The CALIMA study showed Fasenra to decrease the annual asthma exacerbation rate compared to placebo by 36 percent in the four-week group and 28 percent in the eight-week group.
Emgality: migraine prevention therapy
Eli Lilly's Emgality (ingredient galcanezumab), a migraine therapy, gained the MFDS approval in September. The firm launched the treatment in Korea at the end of last year.
Emgality is a humanized monoclonal antibody drug that binds to a calcitonin gene-related peptide (CGRP) molecule, which plays a key role in causing migraine symptoms in the brain and blocks binding to receptors.
Emgality proved its efficacy and safety in the EVOLVE-1 and EVOLVE-2 studies, which compared the average number of days of migraine headaches over six months in 1,773 migraine patients. The EVOLVE-2 clinical study involving Koreans, in particular, slashed migraine frequency in patients who suffered headaches about nine days a month on average to about four days a month.

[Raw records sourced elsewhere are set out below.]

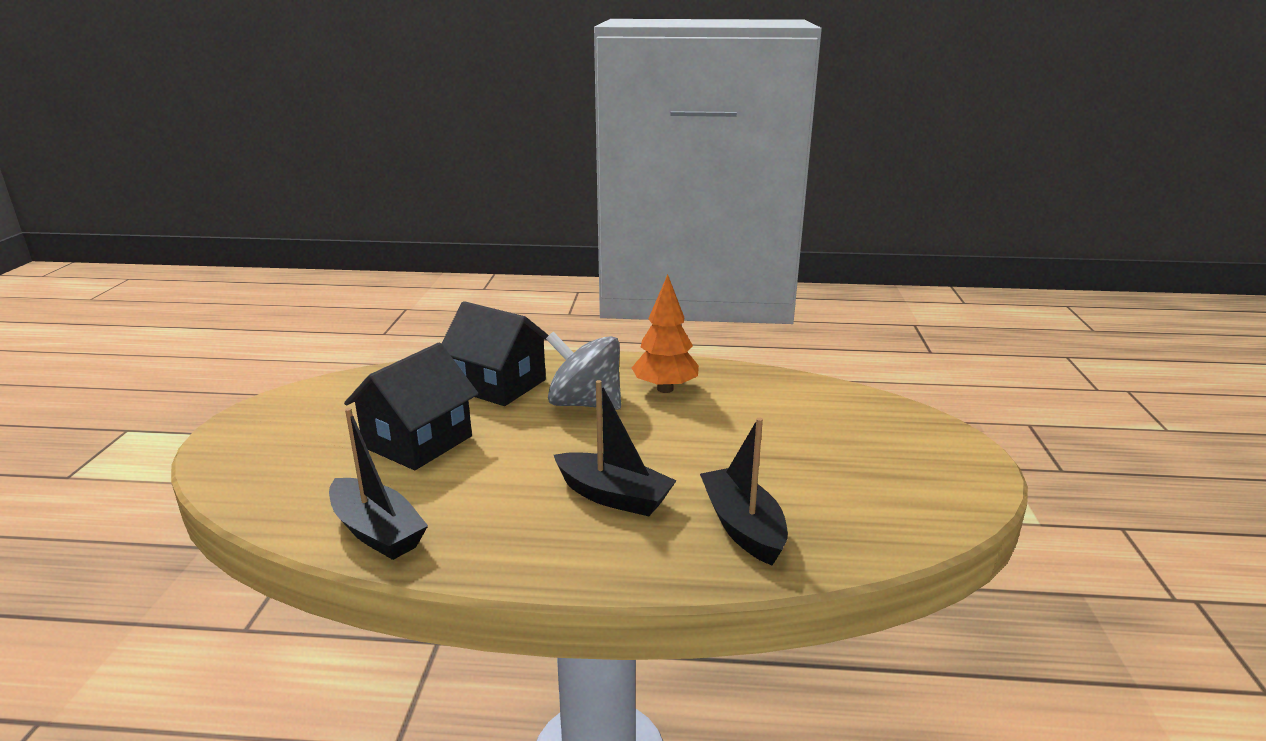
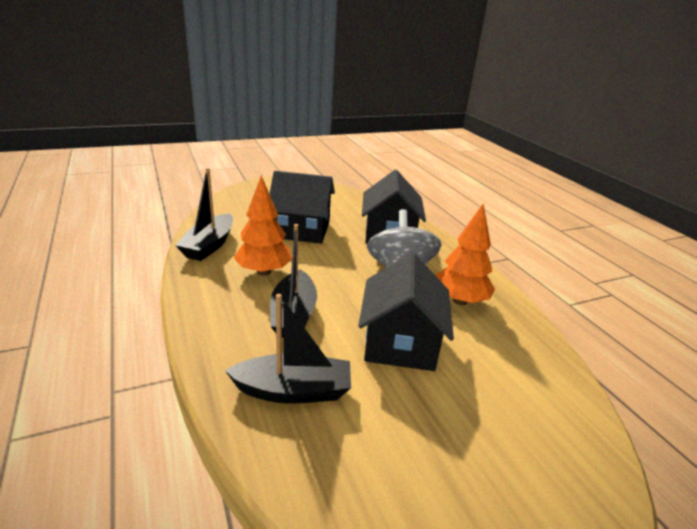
camera: 60 degrees right, 5 degrees up
black boat [700,418,788,566] -> black boat turned 45 degrees clockwise [225,294,351,404]
none -> orange tree [234,175,292,276]
none -> black house [358,252,454,371]

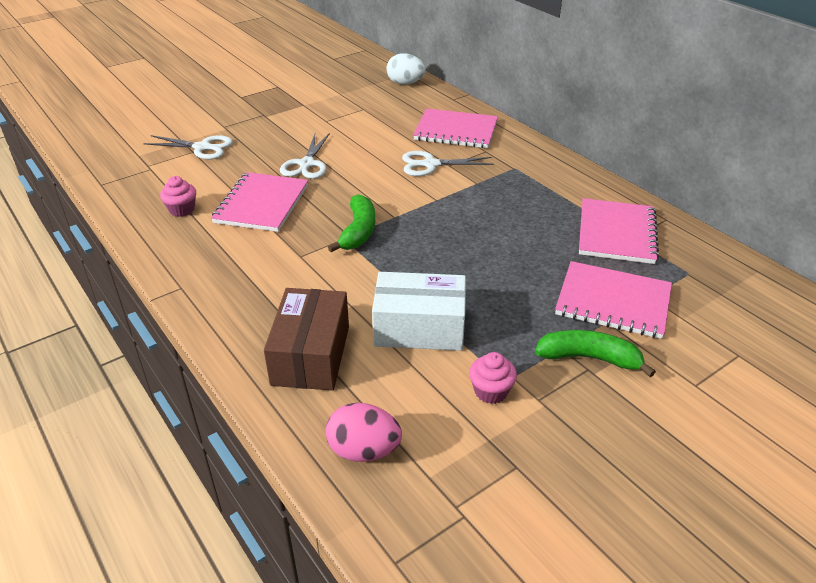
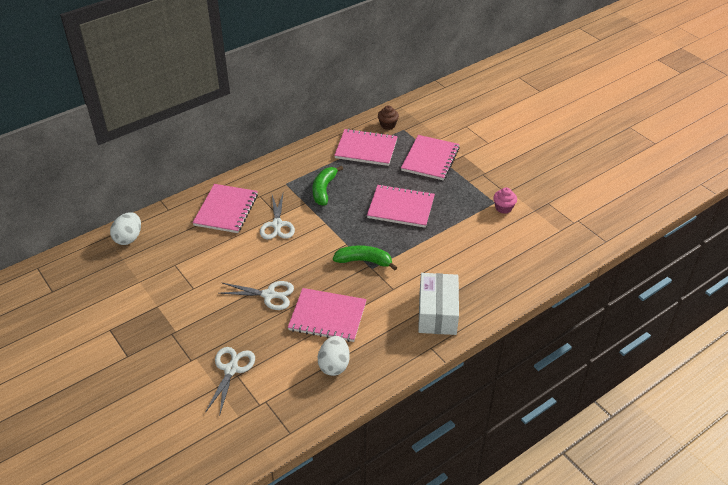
camera: 90 degrees left, 5 degrees up
pink cupcake [160,176,196,217] -> white egg [318,336,350,376]
brown box [264,288,349,391] -> none
pink egg [325,403,402,462] -> none
white box [372,272,466,351] -> white box moved to [418,273,459,335]
green banana [535,330,656,377] -> green banana moved to [313,165,343,206]
none -> pink notebook [367,184,435,228]
none -> brown cupcake [378,105,399,130]

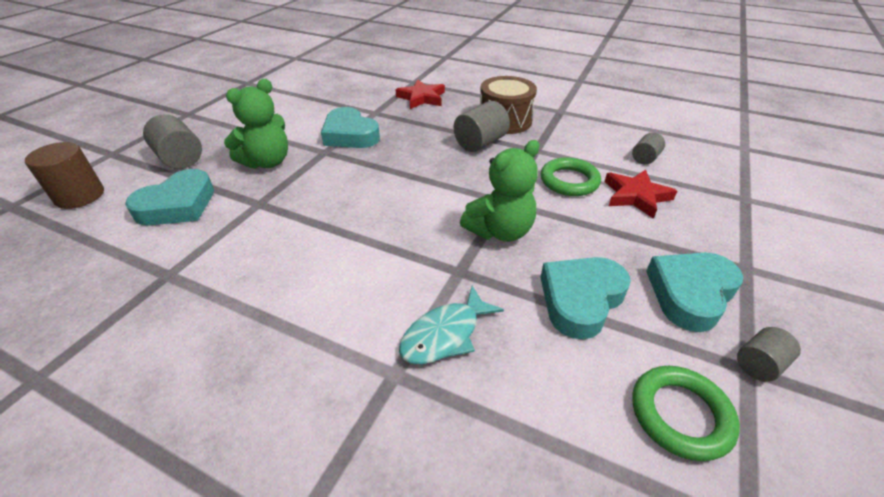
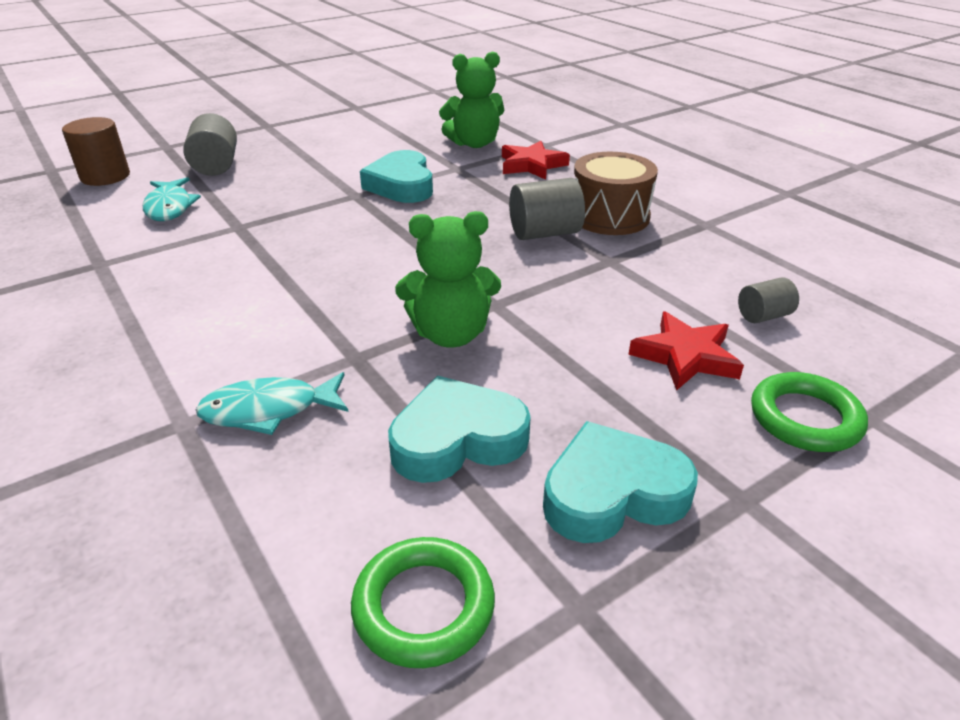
camera: 30 degrees right, 5 degrees down
turquoise heart [125,169,214,225] -> turquoise fish [143,177,201,221]
green teddy bear [224,79,288,169] -> green teddy bear moved to [439,52,504,148]
green ring [541,157,601,196] -> green ring moved to [751,372,868,452]
grey cylinder [737,327,801,382] -> none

Despite its efficacy, experts point out that the high cost of the drug will bar it from getting reimbursement immediately. Despite the setback, Chairman Kim Byung-gun of the Korean Headache Society noted that CGRP-targeted antibody drugs would change the migraine treatment landscape, considering no migraine drugs are currently on the market.
"CGRP-targeted drugs are already used as third-line treatments," Kim said. "Korea should also cover the therapy to increase access for migraine patients in the country."

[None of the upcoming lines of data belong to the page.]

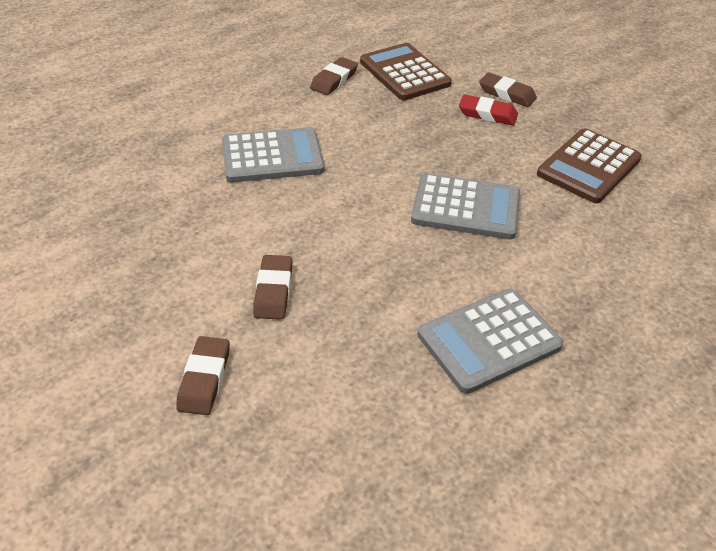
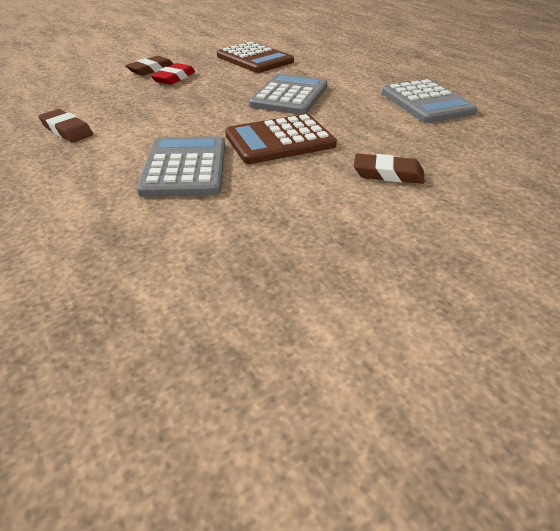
camera: 80 degrees left, 5 degrees down
brown eraser [176,336,230,415] -> none
brown calculator [360,43,452,100] -> brown calculator moved to [225,114,337,164]

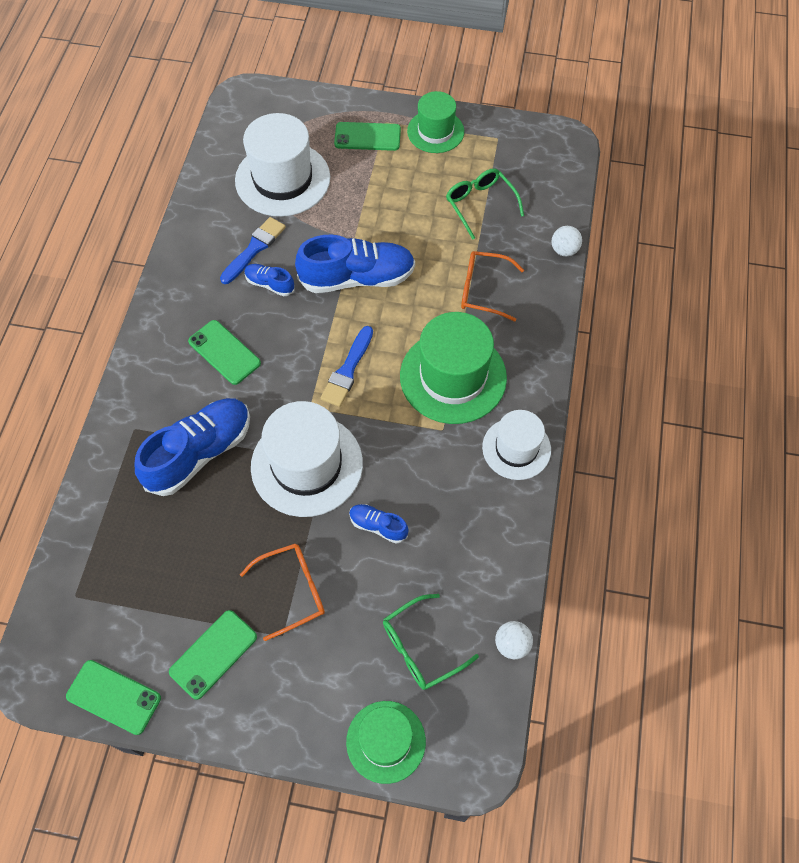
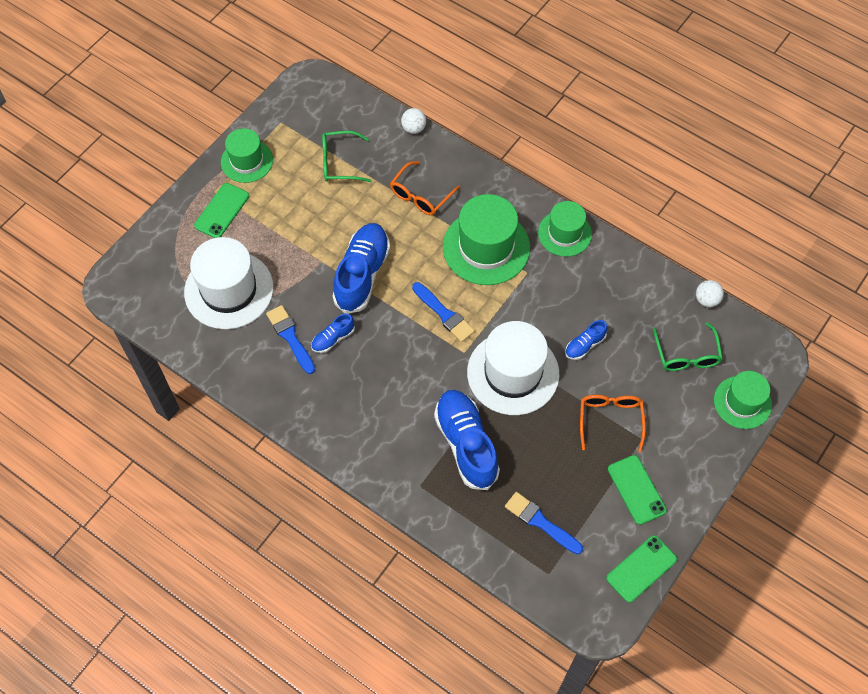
camera: 65 degrees left, 0 degrees up
green phone [188,320,261,385] -> none
white hat [482,410,551,480] -> green hat [538,201,592,257]
none -> blue brush [505,492,583,554]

Which drugs are likely to gain approval this year?
Biogen's aducanumab is expected to gain approval by the MFDS this year. Lily's migraine drug lasmiditan – for which Ildong pharmaceuticals holds the marketing authorization to – is also likely to get the regulator's nod.

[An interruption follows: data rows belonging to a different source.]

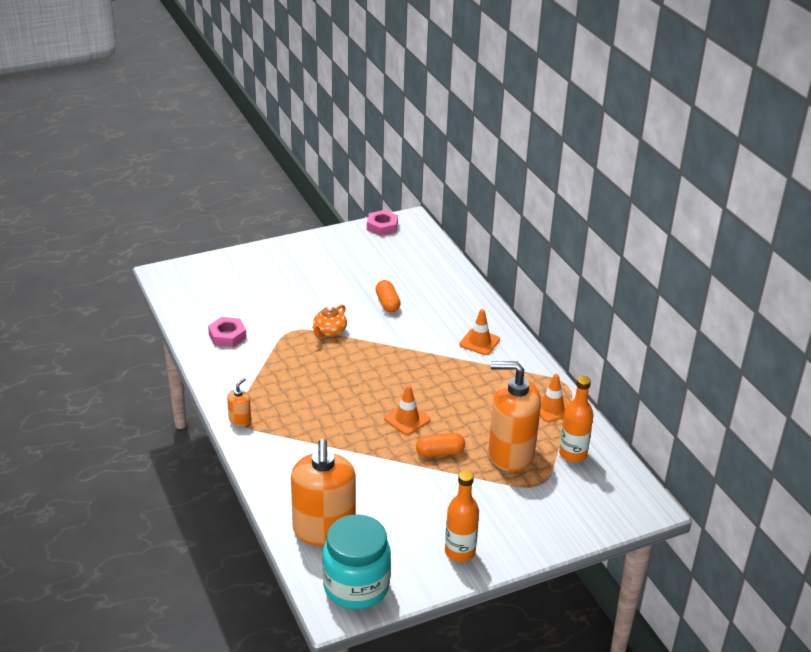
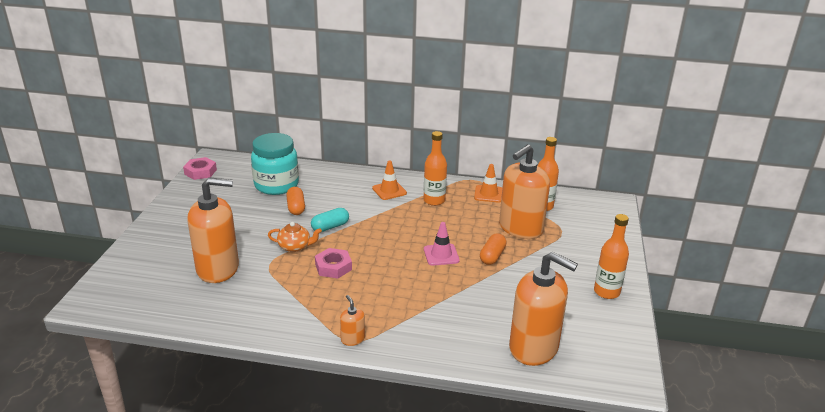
camera: 55 degrees left, 5 degrees down
pink nut [208,317,247,347] -> pink nut moved to [315,248,352,278]
orange teapot [312,305,347,337] -> orange teapot turned 60 degrees counterclockwise [268,222,322,252]
turquoise jar [322,514,391,609] -> turquoise jar moved to [251,133,299,195]
orange capsule [376,280,401,312] -> orange capsule turned 60 degrees clockwise [286,187,305,215]
orange traffic cone [384,385,430,435] -> pink traffic cone [424,222,460,266]
none -> orange soap dispenser [187,177,239,283]
none -> turquoise capsule [311,208,349,232]
none -> orange bottle [424,131,447,206]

Biogen's Alzheimer's drug aducanumab fell into a development crisis when it failed its phase 3 EMERGE and ENGAGE trial futility analyses in March. However, the firm was able to score effective results in the aducanumab arm in the final analysis that included patients previously excluded in the data cutoff point in October.
Considering the turnaround, Biogen will apply for market approval to the FDA this year. High-dose aducanumab significantly reduced clinical symptom worsening compared to baseline on the clinical dementia rating scale after 78 weeks and showed a 23 percent improvement over the placebo group in clinical trials.
Aducanumab also showed a consistent reduction in clinical decline, even in the second efficacy evaluation. Patients in the aducanumab arm showed 15 and 27 percent better scores than the placebo group on the MMSE and ADAS-Cog, respectively. The aducanumab arm also showed 27 percent and 40 percent improvement over the placebo group in the Alzheimer's Cognitive Function Test (ADAS-Cog 13) and the Alzheimer's Cooperative Study-Garden Cognitive Impaired Daily Life Test (ADCS-ADL-MCI), respectively.
Eli Lilly's lasmiditan, a migraine therapy that acts on the first serotonin (5-HT) 1F receptor, gained FDA approval in November. In Korea, Ildong Pharmaceuticals holds the marketing authorization to the drug.
The FDA approved lasmiditan as an oral acute migraine medication for adults with or without prognostic symptoms. Lasmiditan's new drug application included results from phase 3 SAMURAI and SPARTAN trials that evaluated the safety and efficacy of acute treatment for adult migraine headaches.
The studies showed that lasmiditan arm had significantly more patients who experienced pain fade away than the placebo arm within two hours.
Ildong Pharmaceutical signed a marketing agreement with CoLucid Pharmaceuticals, a U.S. firm acquired by Lily in 2017. Ildong Pharm plans to apply for marketing approval to MFDS this year.